O gerente de Previsão de Preços, Mercado e Vendas da Petrobras, Diogo Bezerra, alegou que os preços dos combustíveis em geral, assim como de outras commodities, são negociados internacionalmente e influenciados pelos balanços globais.
— A Petrobras não exerce monopólio e pratica preços competitivos em equilíbrio com o mercado internacional, conforme a legislação vigente, sendo fiscalizada por uma dezena de órgãos de controle. Também não há restrições legais ou regulatórias para que outras empresas atuem na importação de QAV [querosene de aviação] — afirmou.
Na mesma linha, o superintendente de Defesa da Concorrência da Agência Nacional do Petróleo (ANP), Bruno Conde Caselli, afirmou que os preços seguem a cotação do produto no mercado internacional e estão sob forte influência da variação cambial no mercado interno. Conforme o representante da ANP, o Brasil precisa importar o combustível e tem havido forte elevação nos preços, principalmente, a partir de meados de 2019.
O Conselho Administrativo de Defesa Econômica (Cade) também foi ouvido pelos parlamentares. O conselheiro Gustavo Augusto Freitas de Lima disse que a instituição não tem o papel de tabelar preços dos produtos e serviços mas de dizer se o preço pago pelos consumidores é justo ou está sendo inflado artificialmente. Neste caso, o órgão atua para inibir práticas irregulares e aplicar sanções.

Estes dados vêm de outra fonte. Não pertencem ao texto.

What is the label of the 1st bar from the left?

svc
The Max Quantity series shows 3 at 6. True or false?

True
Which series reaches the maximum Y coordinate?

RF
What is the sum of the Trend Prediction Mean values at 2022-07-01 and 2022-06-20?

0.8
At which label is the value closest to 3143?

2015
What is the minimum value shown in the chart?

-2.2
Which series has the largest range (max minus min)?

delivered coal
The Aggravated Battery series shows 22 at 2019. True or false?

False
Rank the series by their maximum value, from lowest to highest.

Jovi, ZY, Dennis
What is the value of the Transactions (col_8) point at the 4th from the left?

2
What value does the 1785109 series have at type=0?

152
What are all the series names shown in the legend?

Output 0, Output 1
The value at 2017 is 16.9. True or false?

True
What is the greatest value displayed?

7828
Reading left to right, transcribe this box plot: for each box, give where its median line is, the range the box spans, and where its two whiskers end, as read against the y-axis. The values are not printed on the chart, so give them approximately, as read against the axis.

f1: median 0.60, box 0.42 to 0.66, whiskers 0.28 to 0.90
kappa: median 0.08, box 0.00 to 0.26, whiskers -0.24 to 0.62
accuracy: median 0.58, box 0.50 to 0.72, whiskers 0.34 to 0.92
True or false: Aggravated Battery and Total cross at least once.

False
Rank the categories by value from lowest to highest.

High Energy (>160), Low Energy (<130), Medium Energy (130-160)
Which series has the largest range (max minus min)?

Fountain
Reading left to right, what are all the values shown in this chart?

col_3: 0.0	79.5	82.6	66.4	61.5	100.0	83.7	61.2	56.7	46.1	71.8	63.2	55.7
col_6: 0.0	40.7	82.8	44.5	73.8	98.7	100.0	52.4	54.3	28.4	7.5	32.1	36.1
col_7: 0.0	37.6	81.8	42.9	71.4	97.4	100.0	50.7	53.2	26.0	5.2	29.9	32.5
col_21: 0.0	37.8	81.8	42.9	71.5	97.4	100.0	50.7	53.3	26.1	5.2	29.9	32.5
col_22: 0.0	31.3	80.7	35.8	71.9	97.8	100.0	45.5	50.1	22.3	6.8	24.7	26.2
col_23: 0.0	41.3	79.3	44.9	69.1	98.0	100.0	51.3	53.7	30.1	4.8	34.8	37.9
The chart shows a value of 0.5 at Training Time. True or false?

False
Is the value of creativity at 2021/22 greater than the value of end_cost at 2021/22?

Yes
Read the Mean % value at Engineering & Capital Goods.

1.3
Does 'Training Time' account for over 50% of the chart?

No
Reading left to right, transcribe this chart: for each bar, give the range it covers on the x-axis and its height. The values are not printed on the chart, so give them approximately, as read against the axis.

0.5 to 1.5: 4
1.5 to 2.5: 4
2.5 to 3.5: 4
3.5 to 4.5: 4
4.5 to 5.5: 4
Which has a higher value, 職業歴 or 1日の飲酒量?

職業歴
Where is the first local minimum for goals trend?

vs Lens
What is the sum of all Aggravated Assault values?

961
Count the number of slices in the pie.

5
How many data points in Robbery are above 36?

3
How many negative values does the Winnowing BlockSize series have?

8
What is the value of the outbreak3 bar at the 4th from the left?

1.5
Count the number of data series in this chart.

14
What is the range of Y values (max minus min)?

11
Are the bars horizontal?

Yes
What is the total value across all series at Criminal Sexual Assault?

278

— Nos últimos dez anos investigamos mais de 20 cartéis, identificamos 15 cartéis no setor de óleo e gás e foram aplicados mais de R$ 500 milhões em multa.
Segundo ele, o preço do combustível não é a única preocupação no setor aéreo. O algorítimo das empresas também chamou atenção do Conselho, que está monitorando e abriu uma investigação para apurar possíveis irregularidades.
— Temos hoje no Cade uma tecnologia sofisticada e estamos diretamente monitorando as empresas. Não podemos dar detalhes por conta da investigação em curso, mas em breve esperamos uma conclusão — prometeu.
Os algorítimos são operações digitais de cálculo utilizadas pelas companhias aéreas em várias situações, em princípio para dar a elas maior eficiência em um mercado gigantesco e às voltas com a complexa economia global, além de especificidades locais. Uma dessas circunstâncias é a precificação, ou seja, o estabelecimento do preço das passagens no momento da venda. Nesse caso, uma série de variáveis é levada em conta: demanda, oferta de assentos, distância do destino, custo da operação, entre outras.
Segundo especialistas, os algorítimos, assim como ocorre nas interações de perfis em redes sociais, são capazes de identificar situações e manejá-las em favor da lucratividade das empresas. Quanto a isso, não há impedimento. O irregular é quando a manipulação de dados se efetiva em detrimento dos interesses dos passageiros. Apenas a título de exemplo, já que o representante do Cade não quis descrever os casos que o órgão investiga, estudiosos do setor citam o bloqueio proposital de assentos para fazer com que a relação entre demanda e oferta seja maior, elevando, de cara, o preço da passagem. No exterior, a imprensa tem noticiado uma operação bastante danosa aos consumidores: há empresas suspeitas de separar entes familiares no momento da marcação de assentos para depois cobrar pela troca de lugares.